The pump itself is an imperfect machine which can go wrong (it may not go wrong, but the point is the potential is there-and I know it happened to me for no apparent reason more than once-a total mood killer when you hear the mad beeping).
The pump’s tubing can have air bubbles which cause high blood sugar if not caught in time. You bolus for a meal and you think you are getting insulin when in fact all you got was air. (This also happened to me a couple of times, enough to infuriate me all the way to China). The tubing can also knot and prevent insulin from reaching you. (I hear this often happens to active children and teens).
The pump’s battery might run out (obviously it warns you well ahead of time but, it is another thing to deal with).
You know, some people have told me, “well, at least with a pump you don’t have to carry anything around”.
I’m sorry, did I hear that correctly? Does this mean you don’t carry around some form of sugar, emergency glucose gel, or glucose testing device?
For me, adding a small batch of syringes and a vial of insulin to the above required items is too easy.
Something I found negative in a pump was only an issue when tied to a specific person’s tendencies. I call it being, “trigger happy”.
I gained a lot of weight when I first got on the pump the summer before 11th grade. I was so excited to have insulin on me at all times and had heard the pump pitched to me as a way to eat whatever, whenever I wanted. (Obviously not good advice.) Problem was, I snacked just because I could do it so easily. I also would give insulin when I suspected a high blood sugar and instead of testing first, I gave insulin with the pressing of a few buttons. It was just too easy.
Now obviously this may not be you or most people. Yet, I know I’m not the only one this happened to and honestly, I felt very free when I switched back to shots. I thought twice before throwing something in my mouth because I had to give an injection for it. I felt relieved that I was no longer addicted to the all too convenient buttons on the pump. Again, I recognize this isn’t an issue for everyone.
Some people may feel that they enjoy the convenience of hitting buttons and enjoy snacking often. Remember though, the more often you give insulin, the higher your margin of error due to a higher rate of incidence and the more unstable blood sugars you will have throughout the day. This is scientific fact-not my own idea, and it has been talked about before.

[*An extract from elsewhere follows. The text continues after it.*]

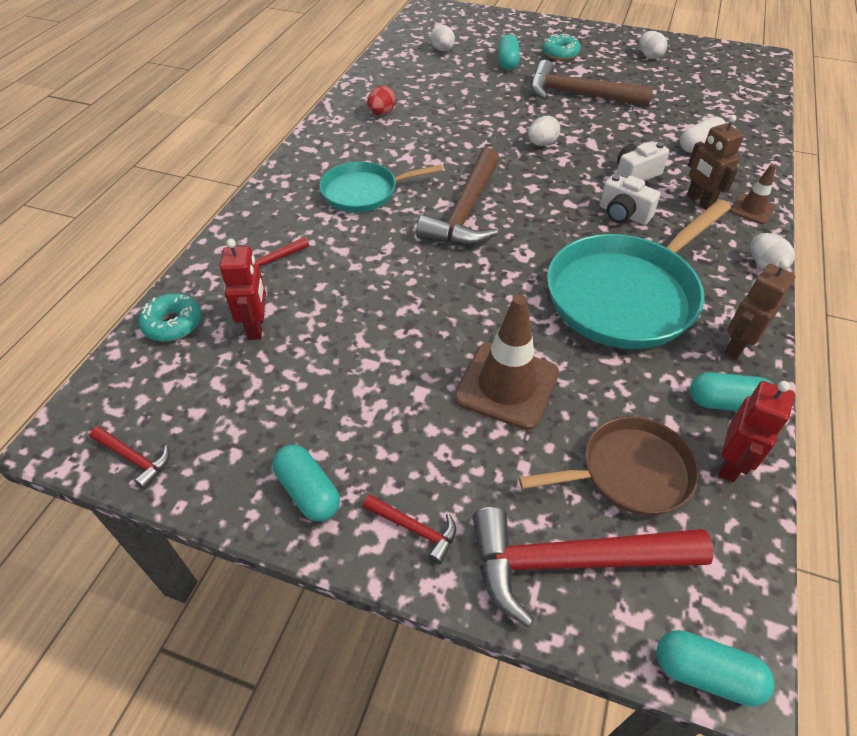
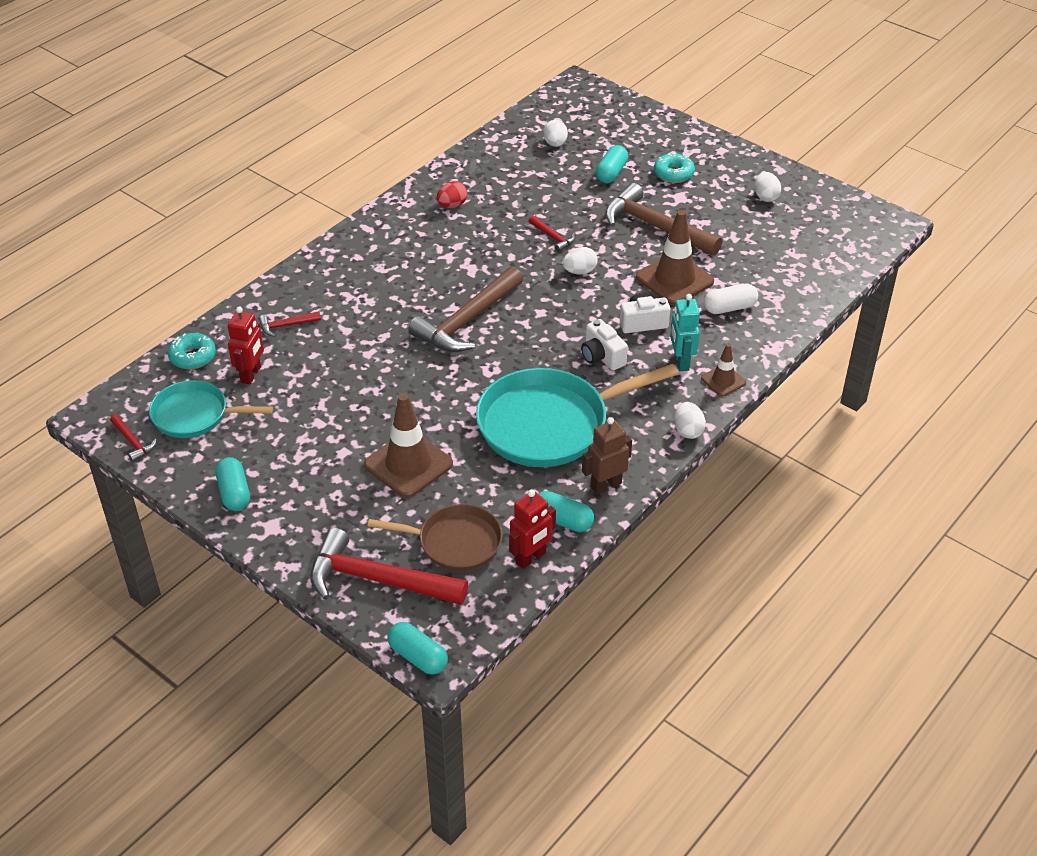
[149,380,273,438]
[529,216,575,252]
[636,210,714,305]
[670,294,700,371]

I also wonder that if because insulin pumps make certain people so much money, insurance companies, doctors, and hospitals all end up promoting them over shots. Just a thought.
Let me reiterate again that I am not against the pump. If you have one and control your blood sugars well with it then that is awesome and I couldn’t be happier for you! I am simply making a case for the cheaper, not-so-nifty, yet always reliable syringe which is so often made to look as the inferior alternative left for poor or unfortunate diabetics.
Thanks to syringes I give the exact amount of insulin I am intending on giving-every time. This is priceless for me. The fact that I can keep things simple and achieve great glucose numbers without something attached to my body is freeing for me. I just want others to know that if they cannot try out a pump, don’t despair! You can still manage your diabetes just as well with shots-if not better. The goal for all of us diabetics is the same. We deserve to freely choose how we reach that goal.